■ Prompt:
Counting from the line that holds "Can you describe", return each line exactly, through and including the last line of the entries.

■ Provided data:

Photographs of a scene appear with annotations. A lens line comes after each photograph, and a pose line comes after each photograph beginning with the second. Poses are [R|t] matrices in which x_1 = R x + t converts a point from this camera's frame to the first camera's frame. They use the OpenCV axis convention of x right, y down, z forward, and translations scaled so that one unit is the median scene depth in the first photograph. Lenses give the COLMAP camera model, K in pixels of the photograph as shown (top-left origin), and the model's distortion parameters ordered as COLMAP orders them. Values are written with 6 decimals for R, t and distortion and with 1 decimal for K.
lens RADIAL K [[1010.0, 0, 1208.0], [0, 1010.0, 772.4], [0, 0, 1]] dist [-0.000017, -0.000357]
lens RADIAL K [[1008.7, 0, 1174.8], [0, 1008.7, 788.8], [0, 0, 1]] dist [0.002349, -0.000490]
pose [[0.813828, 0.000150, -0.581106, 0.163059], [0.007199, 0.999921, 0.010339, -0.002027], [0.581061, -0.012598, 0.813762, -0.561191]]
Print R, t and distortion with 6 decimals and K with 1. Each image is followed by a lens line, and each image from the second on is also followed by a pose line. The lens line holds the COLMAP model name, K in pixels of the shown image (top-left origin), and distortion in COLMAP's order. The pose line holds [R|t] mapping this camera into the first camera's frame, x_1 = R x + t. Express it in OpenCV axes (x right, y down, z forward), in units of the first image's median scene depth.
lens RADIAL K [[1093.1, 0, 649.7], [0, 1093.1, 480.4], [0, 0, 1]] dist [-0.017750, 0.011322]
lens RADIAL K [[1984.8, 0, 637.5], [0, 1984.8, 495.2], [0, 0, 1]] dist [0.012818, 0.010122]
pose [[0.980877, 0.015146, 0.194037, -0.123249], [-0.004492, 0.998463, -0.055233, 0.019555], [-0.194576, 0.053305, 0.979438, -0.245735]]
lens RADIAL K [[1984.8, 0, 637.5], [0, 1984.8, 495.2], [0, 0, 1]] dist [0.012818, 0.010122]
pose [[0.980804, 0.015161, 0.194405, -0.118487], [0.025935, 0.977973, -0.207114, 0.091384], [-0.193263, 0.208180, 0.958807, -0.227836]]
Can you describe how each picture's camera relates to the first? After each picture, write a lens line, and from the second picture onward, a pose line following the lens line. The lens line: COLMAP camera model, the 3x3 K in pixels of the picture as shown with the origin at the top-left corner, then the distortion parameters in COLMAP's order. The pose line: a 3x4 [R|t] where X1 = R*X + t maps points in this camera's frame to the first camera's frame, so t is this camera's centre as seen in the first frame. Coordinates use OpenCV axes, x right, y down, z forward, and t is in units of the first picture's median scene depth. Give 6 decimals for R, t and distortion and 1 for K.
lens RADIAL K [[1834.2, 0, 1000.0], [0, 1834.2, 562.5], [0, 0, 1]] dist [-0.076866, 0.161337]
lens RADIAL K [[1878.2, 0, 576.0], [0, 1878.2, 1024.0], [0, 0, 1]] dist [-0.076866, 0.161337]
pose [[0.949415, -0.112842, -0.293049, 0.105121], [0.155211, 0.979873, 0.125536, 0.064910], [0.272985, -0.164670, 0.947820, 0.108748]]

■ Your solution:
Can you describe how each picture's camera relates to the first? After each picture, write a lens line, and from the second picture onward, a pose line following the lens line. The lens line: COLMAP camera model, the 3x3 K in pixels of the picture as shown with the origin at the top-left corner, then the distortion parameters in COLMAP's order. The pose line: a 3x4 [R|t] where X1 = R*X + t maps points in this camera's frame to the first camera's frame, so t is this camera's centre as seen in the first frame. Coordinates use OpenCV axes, x right, y down, z forward, and t is in units of the first picture's median scene depth. Give 6 decimals for R, t and distortion and 1 for K.
lens RADIAL K [[1834.2, 0, 1000.0], [0, 1834.2, 562.5], [0, 0, 1]] dist [-0.076866, 0.161337]
lens RADIAL K [[1878.2, 0, 576.0], [0, 1878.2, 1024.0], [0, 0, 1]] dist [-0.076866, 0.161337]
pose [[0.949415, -0.112842, -0.293049, 0.105121], [0.155211, 0.979873, 0.125536, 0.064910], [0.272985, -0.164670, 0.947820, 0.108748]]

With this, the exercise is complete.